- _Kaynak Metin_:
★ ★ ★

10. Hukuk Dairesi 2017/1176 E. , 2019/4907 K.
"İçtihat Metni"Bölge Adliye
Mahkemesi : Bölge Adliye Mahkemesi 10. Hukuk Dairesi
Dava, Bağ-Kur sigortalılık tespiti ve yaşlılık aylığı bağlanması istemine ilişkindir.
İlk Derece Mahkemesince, hükümde belirtilen gerekçelerle davanın kabulüne dair verilen karara karşı davalı avukatınca istinaf yoluna başvurulması üzerine, Ankara Bölge Adliye Mahkemesi 10. Hukuk Dairesince istinaf isteminin kabulü ile, davanın Kısmen kabulüne dair karar verilmiştir.

★ ★ ★

- _Etkinlik Yönergesi_:
A – Bağ-Kur kararında geçen mahkeme ve daire adlarını ek almamış hâlleriyle sıralayın. Farklı yazılan her adı bir kez yazın.
B – Bağ-Kur kararını son cümlesinden sonra aynı üslupla sürdürün.

- _Verilen Malzeme_:
★ ★ ★

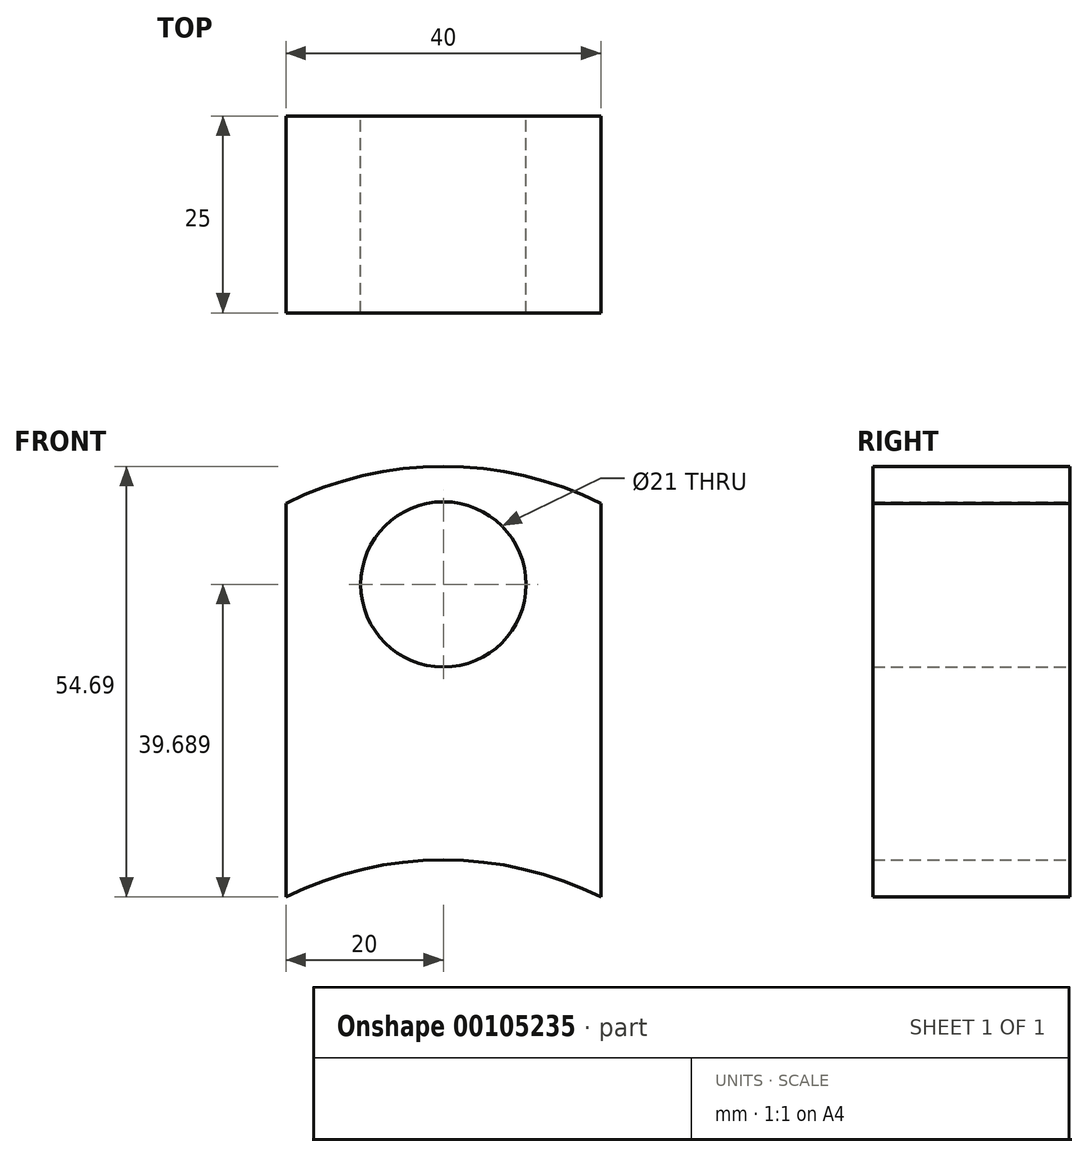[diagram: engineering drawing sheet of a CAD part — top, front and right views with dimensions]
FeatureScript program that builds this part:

★ ★ ★

- _Görevlerin Yanıtları_:
A –
- 10. Hukuk Dairesi
- Bölge Adliye Mahkemesi
- Bölge Adliye Mahkemesi 10. Hukuk Dairesi
- İlk Derece Mahkemesi
- Ankara Bölge Adliye Mahkemesi 10. Hukuk Dairesi

B –
Ankara Bölge Adliye Mahkemesi 10. Hukuk Dairesince verilen kararın temyizen incelenmesi taraf vekilleri tarafından istenmesi üzerine, temyiz isteğinin süresinde olduğu anlaşıldıktan ve Tetkik Hâkimi ... tarafından düzenlenen raporla dosyadaki kâğıtlar okunduktan sonra işin gereği düşünüldü ve aşağıdaki karar tespit edildi.
I-İSTEM: Davacı, 25.12.1990 - 03.01.1994 tarihleri arasında Bağ-Kur sigortalısı olduğunun tespiti ile tahsis şartlarının oluştuğu tarihten itibaren aylık bağlanmasını talep etmiştir.
II-CEVAP:Davalı vekili, Kurum işlemi yerinde olduğundan bahisle davanın reddine karar verilmesini talep etmiştir.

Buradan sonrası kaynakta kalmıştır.